The district also installed perimeter fencing around the schools to better secure the inner area.
“Because what we were seeing is that, you know, even though we put in the buzzing system, a lot of our campuses are open. They’re huge. Obviously, at high schools we had parking lots in the back of the campus. You had parking lots in the front, on the side. But anybody that parked there could just kind of freely walk onto the campus to get to the check-in area,” McCampbell said.
NEISD police say they also recommend keeping your head on a swivel on the way to school, while at school, and even after. He said if you see something, say something.
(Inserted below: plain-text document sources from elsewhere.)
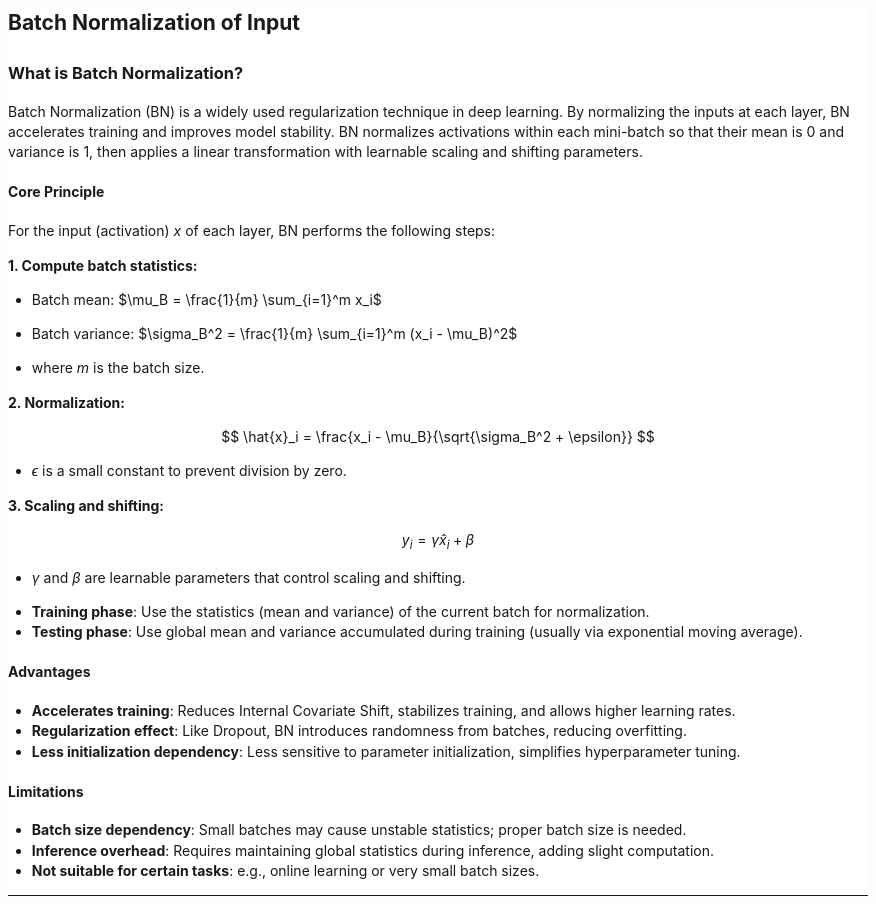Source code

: 
## Batch Normalization of Input
### What is Batch Normalization?

Batch Normalization (BN) is a widely used regularization technique in deep learning. By normalizing the inputs at each layer, BN accelerates training and improves model stability. BN normalizes activations within each mini-batch so that their mean is 0 and variance is 1, then applies a linear transformation with learnable scaling and shifting parameters.

#### Core Principle

For the input (activation) $x$ of each layer, BN performs the following steps:

**1. Compute batch statistics:**

* Batch mean: $\mu_B = \frac{1}{m} \sum_{i=1}^m x_i$

* Batch variance: $\sigma_B^2 = \frac{1}{m} \sum_{i=1}^m (x_i - \mu_B)^2$

* where $m$ is the batch size.

**2. Normalization:**

$$
\hat{x}_i = \frac{x_i - \mu_B}{\sqrt{\sigma_B^2 + \epsilon}}
$$

* $\epsilon$ is a small constant to prevent division by zero.

**3. Scaling and shifting:**

$$
y_i = \gamma \hat{x}_i + \beta
$$

* $\gamma$ and $\beta$ are learnable parameters that control scaling and shifting.

- **Training phase**: Use the statistics (mean and variance) of the current batch for normalization.  
- **Testing phase**: Use global mean and variance accumulated during training (usually via exponential moving average).  

#### Advantages
- **Accelerates training**: Reduces Internal Covariate Shift, stabilizes training, and allows higher learning rates.  
- **Regularization effect**: Like Dropout, BN introduces randomness from batches, reducing overfitting.  
- **Less initialization dependency**: Less sensitive to parameter initialization, simplifies hyperparameter tuning.  

#### Limitations
- **Batch size dependency**: Small batches may cause unstable statistics; proper batch size is needed.  
- **Inference overhead**: Requires maintaining global statistics during inference, adding slight computation.  
- **Not suitable for certain tasks**: e.g., online learning or very small batch sizes.  

---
“So, I need the community, I need the teachers, I need the students to be able to provide, you know, viable information if they see something that maybe should be a concern or if they overhear some conversation. They need to tell an adult or law enforcement to let us know so we can start looking at that, because safety is everybody’s responsibility,” McCampbell said.
Additionally, McCampbell says officers will have the tools necessary to immediately breach any door at any time for any emergency situation.
“That means, what I have in my hand available to me right now should be able to open that door, to get in there, to provide whatever type of assistance that is,” McCampbell said.